16-03-2016

La despenalización de las faltas y los delitos leves.


Málaga.- Muchos médicos se ponen en contacto con nuestros servicios jurídicos tras tener algún incidente con un paciente conflictivo. Normalmente estos sucesos, con anterioridad a la reforma del Código Penal, se encuadraban como falta.

A raíz de la despenalización de las faltas hay ciertas conductas ilegítimas que dejan de ser consideradas suficientemente graves como para ser enjuiciadas bajo el peso de la jurisdicción penal.

A modo ilustrativo, queremos señalar una sentencia reciente, sobre un procedimiento iniciado con anterioridad a la reforma del Código Penal, en la que un odontólogo fue agredido, verbal y físicamente, por un paciente tras tener una disputa por el tratamiento de la hija del agresor. Incluso, otra empleada de la clínica resultó herida tras intentar separar a las partes. La policía local se personó y redactó el atestado policial de lo ocurrido.

En el juicio de faltas se discutía sobre la comisión de una falta de lesiones y la comisión de una falta de injurias, ambas tipificadas en el antiguo Código Penal.

En la vista se probó que el día de los hechos se produjo una pelea entre el padre de la paciente y el odontólogo, con motivo del tratamiento de la hija del denunciado. En el transcurso de la discusión, el denunciado agredió al médico dándole un puñetazo, produciéndole heridas que requirieron asistencia médica y 15 días para su curación, no siendo impeditivos, por lo que no le impedían realizar actividades de su vida cotidiana. Asimismo, se probó que el denunciado no sólo agredió físicamente al médico, sino que le profirió insultos de carácter homófobo.

La juez consideró acreditados todos los hechos manifestados, ya que las pruebas corroboraban lo descrito; el atestado policial, la declaración del denunciante, la propia declaración del demandado, y por último, el testimonio de la testigo-perjudicada, que ratificó que fue agredida al intentar separarles.

=== Datos sin procesar ===
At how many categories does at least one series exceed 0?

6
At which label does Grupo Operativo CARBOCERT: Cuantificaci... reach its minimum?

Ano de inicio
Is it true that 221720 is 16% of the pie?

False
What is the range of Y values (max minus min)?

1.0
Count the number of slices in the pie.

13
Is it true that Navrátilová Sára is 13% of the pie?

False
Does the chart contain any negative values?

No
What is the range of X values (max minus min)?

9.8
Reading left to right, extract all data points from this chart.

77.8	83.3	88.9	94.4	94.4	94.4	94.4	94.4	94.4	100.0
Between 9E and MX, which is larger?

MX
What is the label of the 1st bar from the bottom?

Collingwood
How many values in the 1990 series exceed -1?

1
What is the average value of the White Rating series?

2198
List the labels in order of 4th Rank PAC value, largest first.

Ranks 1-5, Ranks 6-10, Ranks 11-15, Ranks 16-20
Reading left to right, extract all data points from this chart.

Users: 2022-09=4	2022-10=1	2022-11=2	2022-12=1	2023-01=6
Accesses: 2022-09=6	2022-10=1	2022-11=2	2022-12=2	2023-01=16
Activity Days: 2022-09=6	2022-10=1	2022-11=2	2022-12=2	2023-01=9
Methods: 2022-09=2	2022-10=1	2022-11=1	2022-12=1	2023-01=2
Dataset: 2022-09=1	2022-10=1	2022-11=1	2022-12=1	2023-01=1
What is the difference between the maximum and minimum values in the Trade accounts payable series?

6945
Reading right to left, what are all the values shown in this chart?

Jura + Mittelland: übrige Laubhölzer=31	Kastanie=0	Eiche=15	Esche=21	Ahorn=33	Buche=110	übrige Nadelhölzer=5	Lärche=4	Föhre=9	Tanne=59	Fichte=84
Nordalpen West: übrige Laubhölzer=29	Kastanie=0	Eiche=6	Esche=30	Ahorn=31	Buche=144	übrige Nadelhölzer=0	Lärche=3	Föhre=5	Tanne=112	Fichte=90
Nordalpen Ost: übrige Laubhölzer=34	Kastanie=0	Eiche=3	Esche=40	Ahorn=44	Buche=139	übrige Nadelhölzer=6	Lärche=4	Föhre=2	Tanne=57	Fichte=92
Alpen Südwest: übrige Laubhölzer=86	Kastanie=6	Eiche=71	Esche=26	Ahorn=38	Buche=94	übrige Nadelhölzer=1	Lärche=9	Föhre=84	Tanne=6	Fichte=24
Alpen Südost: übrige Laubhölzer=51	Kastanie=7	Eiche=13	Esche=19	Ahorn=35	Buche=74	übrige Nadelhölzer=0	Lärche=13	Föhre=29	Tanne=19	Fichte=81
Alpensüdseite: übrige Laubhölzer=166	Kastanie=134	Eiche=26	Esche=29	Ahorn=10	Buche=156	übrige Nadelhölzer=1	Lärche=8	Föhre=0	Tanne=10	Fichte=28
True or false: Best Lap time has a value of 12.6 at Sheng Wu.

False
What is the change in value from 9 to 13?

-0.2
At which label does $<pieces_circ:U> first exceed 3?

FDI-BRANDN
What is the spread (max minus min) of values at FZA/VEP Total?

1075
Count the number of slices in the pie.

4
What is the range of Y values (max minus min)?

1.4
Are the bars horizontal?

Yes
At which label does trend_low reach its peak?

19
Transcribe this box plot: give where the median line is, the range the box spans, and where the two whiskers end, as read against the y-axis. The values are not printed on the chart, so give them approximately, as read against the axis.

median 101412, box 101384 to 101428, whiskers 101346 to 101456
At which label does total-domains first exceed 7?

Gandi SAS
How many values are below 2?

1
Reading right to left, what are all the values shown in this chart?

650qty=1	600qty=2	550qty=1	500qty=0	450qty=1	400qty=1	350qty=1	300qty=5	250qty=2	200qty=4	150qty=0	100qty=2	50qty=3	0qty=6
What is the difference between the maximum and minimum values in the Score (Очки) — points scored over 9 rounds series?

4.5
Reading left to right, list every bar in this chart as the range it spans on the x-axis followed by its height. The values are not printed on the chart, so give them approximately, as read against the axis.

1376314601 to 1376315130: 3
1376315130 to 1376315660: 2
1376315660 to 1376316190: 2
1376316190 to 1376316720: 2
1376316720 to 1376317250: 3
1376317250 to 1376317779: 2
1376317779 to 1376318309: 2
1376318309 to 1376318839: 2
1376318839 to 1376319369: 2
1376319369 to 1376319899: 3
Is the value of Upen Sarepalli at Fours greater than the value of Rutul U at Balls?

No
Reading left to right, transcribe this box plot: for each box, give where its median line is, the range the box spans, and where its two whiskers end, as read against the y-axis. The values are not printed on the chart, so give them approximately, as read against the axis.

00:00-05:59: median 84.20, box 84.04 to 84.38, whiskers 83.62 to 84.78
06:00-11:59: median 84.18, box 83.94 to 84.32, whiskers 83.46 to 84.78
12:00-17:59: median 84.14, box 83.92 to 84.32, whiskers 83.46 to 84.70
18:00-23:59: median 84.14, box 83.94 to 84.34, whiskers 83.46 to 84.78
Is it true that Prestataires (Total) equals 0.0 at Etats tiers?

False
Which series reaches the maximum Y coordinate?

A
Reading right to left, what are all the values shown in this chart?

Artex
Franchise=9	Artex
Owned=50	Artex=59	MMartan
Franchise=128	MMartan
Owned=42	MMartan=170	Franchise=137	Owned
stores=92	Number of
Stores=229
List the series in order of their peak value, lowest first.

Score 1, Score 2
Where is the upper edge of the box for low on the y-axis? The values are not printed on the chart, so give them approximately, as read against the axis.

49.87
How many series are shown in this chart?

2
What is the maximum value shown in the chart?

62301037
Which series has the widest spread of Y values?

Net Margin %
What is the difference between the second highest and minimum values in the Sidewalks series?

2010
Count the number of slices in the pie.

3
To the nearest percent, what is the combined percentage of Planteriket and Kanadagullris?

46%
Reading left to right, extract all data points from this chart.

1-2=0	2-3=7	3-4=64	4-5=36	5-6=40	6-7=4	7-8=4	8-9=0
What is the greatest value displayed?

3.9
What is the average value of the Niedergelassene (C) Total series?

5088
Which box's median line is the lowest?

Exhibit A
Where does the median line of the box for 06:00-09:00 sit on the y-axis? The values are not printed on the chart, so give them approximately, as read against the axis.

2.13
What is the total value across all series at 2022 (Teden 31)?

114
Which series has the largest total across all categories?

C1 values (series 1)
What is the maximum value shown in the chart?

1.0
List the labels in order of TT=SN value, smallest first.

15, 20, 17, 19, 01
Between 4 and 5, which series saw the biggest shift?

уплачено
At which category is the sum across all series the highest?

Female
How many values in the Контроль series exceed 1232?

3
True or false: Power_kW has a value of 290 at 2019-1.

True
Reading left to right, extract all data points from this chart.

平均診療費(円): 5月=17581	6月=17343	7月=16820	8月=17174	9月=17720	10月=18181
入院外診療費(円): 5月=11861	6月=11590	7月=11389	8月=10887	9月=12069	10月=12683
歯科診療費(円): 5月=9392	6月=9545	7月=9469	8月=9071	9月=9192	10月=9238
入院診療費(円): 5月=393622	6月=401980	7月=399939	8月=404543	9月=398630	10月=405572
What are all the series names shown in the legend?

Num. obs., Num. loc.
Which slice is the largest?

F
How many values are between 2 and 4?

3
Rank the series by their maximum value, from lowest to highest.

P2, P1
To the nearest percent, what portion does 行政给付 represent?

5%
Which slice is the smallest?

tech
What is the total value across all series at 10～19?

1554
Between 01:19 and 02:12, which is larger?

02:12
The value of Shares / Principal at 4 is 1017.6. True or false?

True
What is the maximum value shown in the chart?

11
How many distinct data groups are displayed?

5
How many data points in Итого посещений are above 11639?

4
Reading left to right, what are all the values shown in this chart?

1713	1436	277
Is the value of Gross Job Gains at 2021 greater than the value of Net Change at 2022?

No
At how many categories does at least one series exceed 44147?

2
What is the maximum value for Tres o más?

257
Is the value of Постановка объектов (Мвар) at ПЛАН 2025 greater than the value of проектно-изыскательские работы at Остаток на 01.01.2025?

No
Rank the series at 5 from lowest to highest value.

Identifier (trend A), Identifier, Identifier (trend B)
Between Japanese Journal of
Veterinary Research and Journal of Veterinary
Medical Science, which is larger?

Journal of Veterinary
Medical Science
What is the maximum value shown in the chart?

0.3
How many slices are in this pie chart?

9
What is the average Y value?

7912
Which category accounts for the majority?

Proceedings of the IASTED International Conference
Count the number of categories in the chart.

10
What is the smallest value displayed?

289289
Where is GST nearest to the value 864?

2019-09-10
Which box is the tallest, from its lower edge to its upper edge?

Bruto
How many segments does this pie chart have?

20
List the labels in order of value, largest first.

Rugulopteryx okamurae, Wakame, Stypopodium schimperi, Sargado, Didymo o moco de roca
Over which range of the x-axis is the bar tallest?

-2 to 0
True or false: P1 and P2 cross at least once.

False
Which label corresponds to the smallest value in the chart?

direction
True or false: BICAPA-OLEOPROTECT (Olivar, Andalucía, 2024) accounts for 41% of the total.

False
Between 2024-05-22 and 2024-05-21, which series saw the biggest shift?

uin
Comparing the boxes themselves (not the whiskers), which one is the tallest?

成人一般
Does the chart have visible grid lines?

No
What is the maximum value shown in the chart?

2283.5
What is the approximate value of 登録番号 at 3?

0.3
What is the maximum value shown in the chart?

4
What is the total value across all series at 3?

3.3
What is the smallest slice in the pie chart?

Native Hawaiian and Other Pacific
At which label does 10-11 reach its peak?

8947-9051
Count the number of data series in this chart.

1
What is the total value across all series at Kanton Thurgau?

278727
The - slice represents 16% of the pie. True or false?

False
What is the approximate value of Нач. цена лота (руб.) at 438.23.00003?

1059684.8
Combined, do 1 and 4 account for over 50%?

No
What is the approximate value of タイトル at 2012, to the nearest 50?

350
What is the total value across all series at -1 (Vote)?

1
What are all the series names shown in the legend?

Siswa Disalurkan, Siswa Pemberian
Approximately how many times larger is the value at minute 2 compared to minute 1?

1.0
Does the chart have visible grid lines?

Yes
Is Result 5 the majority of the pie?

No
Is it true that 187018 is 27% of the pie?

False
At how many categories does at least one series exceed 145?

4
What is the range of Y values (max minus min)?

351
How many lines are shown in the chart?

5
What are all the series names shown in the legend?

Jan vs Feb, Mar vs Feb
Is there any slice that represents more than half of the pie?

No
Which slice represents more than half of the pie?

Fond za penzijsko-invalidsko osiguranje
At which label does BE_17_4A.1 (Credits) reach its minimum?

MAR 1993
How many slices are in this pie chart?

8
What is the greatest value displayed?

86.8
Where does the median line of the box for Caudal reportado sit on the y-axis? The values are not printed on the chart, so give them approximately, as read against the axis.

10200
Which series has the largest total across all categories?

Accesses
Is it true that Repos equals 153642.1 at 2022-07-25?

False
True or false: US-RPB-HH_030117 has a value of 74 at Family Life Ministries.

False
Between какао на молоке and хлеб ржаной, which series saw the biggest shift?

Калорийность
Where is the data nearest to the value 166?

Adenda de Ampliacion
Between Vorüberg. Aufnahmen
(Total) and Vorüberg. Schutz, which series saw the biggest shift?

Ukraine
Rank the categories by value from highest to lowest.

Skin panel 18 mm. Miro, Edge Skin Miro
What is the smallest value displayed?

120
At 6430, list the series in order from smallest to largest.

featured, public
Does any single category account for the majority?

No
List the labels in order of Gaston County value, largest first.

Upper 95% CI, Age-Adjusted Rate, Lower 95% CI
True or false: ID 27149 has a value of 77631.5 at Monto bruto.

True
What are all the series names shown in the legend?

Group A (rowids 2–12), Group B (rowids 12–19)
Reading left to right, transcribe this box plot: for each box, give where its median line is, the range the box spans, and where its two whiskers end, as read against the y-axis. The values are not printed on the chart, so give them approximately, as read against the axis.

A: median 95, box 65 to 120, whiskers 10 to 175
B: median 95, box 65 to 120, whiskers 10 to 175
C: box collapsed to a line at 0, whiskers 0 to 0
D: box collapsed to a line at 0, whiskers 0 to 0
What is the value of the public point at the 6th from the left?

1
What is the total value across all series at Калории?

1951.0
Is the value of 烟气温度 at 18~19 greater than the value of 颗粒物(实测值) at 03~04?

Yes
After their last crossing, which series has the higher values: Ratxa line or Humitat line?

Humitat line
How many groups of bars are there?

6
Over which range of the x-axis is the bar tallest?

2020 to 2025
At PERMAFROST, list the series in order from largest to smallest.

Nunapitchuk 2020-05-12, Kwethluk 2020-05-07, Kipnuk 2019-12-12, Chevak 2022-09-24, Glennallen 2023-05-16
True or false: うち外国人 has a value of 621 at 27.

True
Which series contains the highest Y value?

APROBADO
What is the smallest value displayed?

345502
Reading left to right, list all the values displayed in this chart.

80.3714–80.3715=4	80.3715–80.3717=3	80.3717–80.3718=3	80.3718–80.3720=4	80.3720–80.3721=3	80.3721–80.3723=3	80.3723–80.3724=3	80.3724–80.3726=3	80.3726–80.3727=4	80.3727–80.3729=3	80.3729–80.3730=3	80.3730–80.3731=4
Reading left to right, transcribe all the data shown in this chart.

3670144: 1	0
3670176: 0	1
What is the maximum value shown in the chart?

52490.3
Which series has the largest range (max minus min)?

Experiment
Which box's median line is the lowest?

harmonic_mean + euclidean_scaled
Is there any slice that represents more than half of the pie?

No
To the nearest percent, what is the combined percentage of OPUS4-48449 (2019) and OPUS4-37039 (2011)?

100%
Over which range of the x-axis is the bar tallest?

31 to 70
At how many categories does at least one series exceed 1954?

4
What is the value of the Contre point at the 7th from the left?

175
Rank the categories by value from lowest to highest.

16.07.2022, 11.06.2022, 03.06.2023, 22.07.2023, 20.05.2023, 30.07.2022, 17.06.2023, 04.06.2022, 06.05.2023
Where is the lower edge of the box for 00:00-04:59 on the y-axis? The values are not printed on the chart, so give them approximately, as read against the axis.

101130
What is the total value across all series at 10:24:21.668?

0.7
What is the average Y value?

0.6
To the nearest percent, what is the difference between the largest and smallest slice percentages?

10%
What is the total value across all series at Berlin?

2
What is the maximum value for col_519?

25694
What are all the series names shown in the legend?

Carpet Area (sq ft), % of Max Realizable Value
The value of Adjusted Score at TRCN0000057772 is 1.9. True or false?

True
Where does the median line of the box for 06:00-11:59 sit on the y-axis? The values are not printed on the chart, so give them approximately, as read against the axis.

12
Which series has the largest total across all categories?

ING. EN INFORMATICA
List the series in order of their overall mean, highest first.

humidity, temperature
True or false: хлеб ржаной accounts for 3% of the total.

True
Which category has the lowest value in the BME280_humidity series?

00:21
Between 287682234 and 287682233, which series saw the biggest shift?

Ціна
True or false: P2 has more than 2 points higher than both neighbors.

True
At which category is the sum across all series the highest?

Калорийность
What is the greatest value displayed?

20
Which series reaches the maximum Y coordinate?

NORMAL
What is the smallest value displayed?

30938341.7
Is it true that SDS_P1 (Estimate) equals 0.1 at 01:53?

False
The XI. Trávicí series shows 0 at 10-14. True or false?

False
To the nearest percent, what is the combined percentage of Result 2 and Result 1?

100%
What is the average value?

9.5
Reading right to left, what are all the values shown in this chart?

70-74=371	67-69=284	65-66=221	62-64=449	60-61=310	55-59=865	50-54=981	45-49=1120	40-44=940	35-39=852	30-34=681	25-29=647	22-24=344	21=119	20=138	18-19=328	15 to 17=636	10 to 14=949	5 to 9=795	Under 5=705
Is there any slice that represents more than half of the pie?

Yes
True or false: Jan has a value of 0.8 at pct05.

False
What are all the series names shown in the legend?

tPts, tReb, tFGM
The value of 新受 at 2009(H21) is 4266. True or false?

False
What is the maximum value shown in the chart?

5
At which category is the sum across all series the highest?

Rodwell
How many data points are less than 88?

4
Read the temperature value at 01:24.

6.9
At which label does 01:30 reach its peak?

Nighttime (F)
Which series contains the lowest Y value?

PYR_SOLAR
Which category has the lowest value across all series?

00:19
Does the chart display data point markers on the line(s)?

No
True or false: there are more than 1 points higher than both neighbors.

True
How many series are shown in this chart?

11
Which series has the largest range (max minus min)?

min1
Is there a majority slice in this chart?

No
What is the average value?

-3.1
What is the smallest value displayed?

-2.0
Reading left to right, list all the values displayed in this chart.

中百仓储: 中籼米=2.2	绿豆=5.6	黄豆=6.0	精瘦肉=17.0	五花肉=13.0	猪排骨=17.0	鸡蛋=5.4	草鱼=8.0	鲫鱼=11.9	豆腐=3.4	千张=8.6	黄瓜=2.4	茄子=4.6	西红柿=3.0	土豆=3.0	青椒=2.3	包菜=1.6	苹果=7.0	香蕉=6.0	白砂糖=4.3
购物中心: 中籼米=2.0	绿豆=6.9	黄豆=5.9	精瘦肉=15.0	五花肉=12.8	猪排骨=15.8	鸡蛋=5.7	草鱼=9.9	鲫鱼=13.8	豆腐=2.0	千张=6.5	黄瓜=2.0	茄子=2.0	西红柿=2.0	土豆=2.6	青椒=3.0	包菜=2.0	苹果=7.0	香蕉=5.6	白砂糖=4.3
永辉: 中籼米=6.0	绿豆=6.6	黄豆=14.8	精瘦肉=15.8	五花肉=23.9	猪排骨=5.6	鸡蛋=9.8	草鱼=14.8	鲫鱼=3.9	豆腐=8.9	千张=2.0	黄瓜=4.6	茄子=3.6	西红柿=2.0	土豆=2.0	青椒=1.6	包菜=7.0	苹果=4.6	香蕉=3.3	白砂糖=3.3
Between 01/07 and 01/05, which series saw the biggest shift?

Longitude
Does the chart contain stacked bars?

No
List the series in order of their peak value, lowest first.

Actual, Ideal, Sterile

=== Tarea ===
Explica, según el texto sobre la despenalización de las faltas, por qué la juez consideró acreditados los hechos e indica qué pruebas se citan.

=== Respuesta ===
La juez consideró acreditados los hechos porque las pruebas corroboraban lo descrito. Esas pruebas eran el atestado policial, la declaración del denunciante, la propia declaración del demandado y el testimonio de la testigo-perjudicada, que ratificó que fue agredida al intentar separarlos.